Nel frattempo restano sospese le regole del Patto di Stabilità: è preoccupato dall’aumento esponenziale dei deficit e dei debiti pubblici?
«È importante che le misure di sostegno all’economia siano mirate e temporanee proprio per evitare una situazione in cui le traiettorie fiscali post-crisi diventino insostenibili. Dobbiamo bilanciare con attenzione l’esigenza di politiche per superare la crisi con la necessità di assicurare sostenibilità di bilancio a medio-termine, riducendo i deficit e i debiti».

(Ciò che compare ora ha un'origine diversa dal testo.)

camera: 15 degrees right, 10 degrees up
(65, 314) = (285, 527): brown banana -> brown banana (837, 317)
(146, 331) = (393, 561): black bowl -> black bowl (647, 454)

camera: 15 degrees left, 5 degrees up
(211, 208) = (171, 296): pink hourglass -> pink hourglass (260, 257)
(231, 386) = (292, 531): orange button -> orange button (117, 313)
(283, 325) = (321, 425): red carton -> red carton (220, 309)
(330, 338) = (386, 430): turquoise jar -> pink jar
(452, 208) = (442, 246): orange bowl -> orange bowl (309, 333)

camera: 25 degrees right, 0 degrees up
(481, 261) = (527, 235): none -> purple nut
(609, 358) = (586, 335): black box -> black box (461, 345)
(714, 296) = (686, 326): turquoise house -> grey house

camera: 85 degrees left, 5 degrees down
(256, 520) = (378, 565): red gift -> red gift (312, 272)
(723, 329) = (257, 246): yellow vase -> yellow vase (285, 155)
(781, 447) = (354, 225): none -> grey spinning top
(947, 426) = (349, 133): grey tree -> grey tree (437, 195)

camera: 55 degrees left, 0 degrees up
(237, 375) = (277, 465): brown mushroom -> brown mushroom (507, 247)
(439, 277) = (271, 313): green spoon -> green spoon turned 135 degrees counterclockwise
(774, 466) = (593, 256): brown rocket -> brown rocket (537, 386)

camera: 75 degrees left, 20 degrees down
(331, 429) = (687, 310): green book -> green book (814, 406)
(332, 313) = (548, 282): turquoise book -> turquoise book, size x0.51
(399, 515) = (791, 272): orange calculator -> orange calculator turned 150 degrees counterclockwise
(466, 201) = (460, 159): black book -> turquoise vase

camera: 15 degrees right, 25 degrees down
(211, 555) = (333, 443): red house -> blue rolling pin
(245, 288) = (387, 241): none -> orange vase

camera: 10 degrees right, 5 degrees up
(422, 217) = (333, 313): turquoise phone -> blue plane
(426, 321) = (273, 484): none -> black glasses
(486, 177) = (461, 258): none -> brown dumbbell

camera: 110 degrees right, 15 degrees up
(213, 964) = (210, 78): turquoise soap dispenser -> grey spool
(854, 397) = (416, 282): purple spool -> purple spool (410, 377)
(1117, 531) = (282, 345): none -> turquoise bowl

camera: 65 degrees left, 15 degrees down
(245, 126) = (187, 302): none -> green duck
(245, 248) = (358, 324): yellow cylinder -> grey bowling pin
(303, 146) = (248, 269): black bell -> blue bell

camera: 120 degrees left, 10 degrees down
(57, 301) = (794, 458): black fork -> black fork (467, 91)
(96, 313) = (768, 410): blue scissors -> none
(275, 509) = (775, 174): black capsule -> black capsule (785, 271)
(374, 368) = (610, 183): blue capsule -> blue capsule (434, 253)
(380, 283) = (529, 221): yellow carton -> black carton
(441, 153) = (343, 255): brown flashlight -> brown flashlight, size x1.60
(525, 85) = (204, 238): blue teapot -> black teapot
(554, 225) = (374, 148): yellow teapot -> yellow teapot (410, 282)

Passata la crisi, andrà riformato il Patto di Stabilità: la regola del 60% ha i giorni contati?
«La revisione delle regole è in corso. C’è una consultazione pubblica, al termine della quale ci torneremo a confrontare per vedere che tipo di aggiustamenti saranno necessari. Ma in ogni caso non cambieranno quelli che sono i nostri obiettivi: supportare le politiche di bilancio e garantire la sostenibilità delle finanze pubbliche».
Le regole dell’attuale Patto di Stabilità resteranno sospese fino a quando non sarà completata la riforma?
«Trovare un consenso sulla riforma richiederà molto tempo. Fino a quando non ci sarà un’intesa sulle nuove regole, continueremo ad applicare quelle vecchie. Credo che questo sia molto chiaro. La clausola che sospende il Patto può rimanere attiva solo fino a quando c’è una grave recessione nell’intera Ue».